Apple Fixes Actively Exploited iPhone Zero-Day Vulnerability
Apple has announced that an iPhone software update released two weeks ago fixed a zero-day security flaw (tracked CVE-2022-42856) that had been actively exploited in the wild.
The iOS 16.1.2 patch was released on November 30 and progressively rolled out to all supported iPhones, quoting unspecified “important security updates.”
Updating its security bulletin on Tuesday, Apple said the patch fixed a flaw in WebKit, the browser engine behind Safari and other iOS apps. If exploited, the vulnerability could allow remote code execution (RCE) on the victim’s device.
“Processing maliciously crafted web content may lead to arbitrary code execution,” the company wrote. “Apple is aware of a report that this issue may have been actively exploited against versions of iOS released before iOS 15.1.”
Commenting on the news, Tom Davison, senior director of sales engineering international at Lookout, said the news of another zero-day vulnerability in iOS should not be surprising.
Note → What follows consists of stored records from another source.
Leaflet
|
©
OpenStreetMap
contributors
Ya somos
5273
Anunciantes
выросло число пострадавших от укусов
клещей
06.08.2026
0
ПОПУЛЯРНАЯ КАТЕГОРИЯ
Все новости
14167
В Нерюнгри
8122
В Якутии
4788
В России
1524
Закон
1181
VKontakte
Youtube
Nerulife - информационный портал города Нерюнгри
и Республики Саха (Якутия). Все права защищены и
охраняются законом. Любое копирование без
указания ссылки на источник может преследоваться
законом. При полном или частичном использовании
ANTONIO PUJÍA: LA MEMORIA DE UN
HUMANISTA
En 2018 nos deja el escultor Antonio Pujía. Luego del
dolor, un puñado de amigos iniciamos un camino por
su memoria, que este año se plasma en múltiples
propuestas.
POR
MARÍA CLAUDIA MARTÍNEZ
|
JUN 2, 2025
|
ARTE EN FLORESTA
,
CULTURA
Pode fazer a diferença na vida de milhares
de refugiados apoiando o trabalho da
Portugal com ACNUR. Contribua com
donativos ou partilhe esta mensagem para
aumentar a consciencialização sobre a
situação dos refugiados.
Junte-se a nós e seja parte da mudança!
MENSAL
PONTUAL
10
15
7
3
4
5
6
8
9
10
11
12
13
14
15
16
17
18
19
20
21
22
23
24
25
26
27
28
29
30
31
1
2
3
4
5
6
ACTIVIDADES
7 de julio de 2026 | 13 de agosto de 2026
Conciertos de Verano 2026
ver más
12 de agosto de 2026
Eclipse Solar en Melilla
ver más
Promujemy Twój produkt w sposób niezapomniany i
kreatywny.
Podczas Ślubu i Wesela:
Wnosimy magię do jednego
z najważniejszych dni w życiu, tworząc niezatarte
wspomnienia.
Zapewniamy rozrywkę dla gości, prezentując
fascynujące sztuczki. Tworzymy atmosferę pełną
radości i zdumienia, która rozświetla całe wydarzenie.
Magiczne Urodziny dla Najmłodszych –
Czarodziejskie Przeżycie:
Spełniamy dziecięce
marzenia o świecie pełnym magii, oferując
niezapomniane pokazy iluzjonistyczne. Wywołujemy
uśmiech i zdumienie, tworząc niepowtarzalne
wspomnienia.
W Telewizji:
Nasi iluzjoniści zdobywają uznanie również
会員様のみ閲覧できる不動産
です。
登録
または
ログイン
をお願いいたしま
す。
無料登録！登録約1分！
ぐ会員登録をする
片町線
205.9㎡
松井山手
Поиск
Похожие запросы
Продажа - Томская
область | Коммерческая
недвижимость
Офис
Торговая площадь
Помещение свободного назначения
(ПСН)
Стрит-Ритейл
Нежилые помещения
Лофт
“We have already seen several examples of this in 2022, with 15.3, 15.6.1, and 16.1 all introducing fixes to critical vulnerabilities alleged to have been exploited in the wild,” Davison told Infosecurity.
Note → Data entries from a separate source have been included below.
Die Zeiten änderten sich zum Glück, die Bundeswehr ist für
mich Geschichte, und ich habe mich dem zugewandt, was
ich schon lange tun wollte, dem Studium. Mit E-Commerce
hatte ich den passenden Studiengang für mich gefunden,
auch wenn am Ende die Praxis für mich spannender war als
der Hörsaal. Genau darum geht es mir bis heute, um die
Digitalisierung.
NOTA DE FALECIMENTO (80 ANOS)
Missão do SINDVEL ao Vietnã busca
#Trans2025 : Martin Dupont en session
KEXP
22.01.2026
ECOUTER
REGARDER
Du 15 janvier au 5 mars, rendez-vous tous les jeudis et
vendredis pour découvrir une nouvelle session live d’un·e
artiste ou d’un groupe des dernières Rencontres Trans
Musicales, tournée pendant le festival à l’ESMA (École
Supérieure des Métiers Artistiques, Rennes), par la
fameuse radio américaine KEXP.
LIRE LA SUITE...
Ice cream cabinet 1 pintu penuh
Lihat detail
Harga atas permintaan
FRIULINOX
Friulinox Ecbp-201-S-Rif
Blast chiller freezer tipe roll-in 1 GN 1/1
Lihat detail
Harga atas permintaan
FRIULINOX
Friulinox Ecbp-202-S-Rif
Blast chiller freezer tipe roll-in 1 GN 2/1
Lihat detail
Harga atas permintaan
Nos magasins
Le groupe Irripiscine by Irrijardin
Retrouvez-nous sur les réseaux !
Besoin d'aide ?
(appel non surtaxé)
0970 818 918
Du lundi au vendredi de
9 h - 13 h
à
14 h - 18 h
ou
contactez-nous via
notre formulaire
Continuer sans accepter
“There is a market for these flaws amongst sophisticated threat actors, and more will certainly be discovered. Users should configure automatic iOS updates to stay protected.”
More broadly, the executive believes the fundamental concerns associated with these flaws lie with business.
“Mobile devices are now an integral part of the employee toolkit. Sensitive data freely flows between the organization and employee phones. It is absolutely imperative that enterprises take this into account by including the security and monitoring of mobile devices alongside all other computing endpoints.”
At the same time, according to Travis Biehn, principal security consultant at the Synopsys Software Integrity Group, it is good to see private industry coordinating to protect people.
“Apple invests a lot into operating system security, compartmentalization of components, sandboxing, and assessments of WebKit – but it does show you that, for complex software like a web browser written in C++, spending a lot of money on assurance won’t keep all the bugs out,” Biehn explained.
“Developers are slowly adopting new languages like Rust and experimenting with sandbox approaches that can further isolate legacy code written in non-memory-safe languages like C and C++.”
The Apple patch comes days after the company introduced new data protection features focused on protecting users against data theft.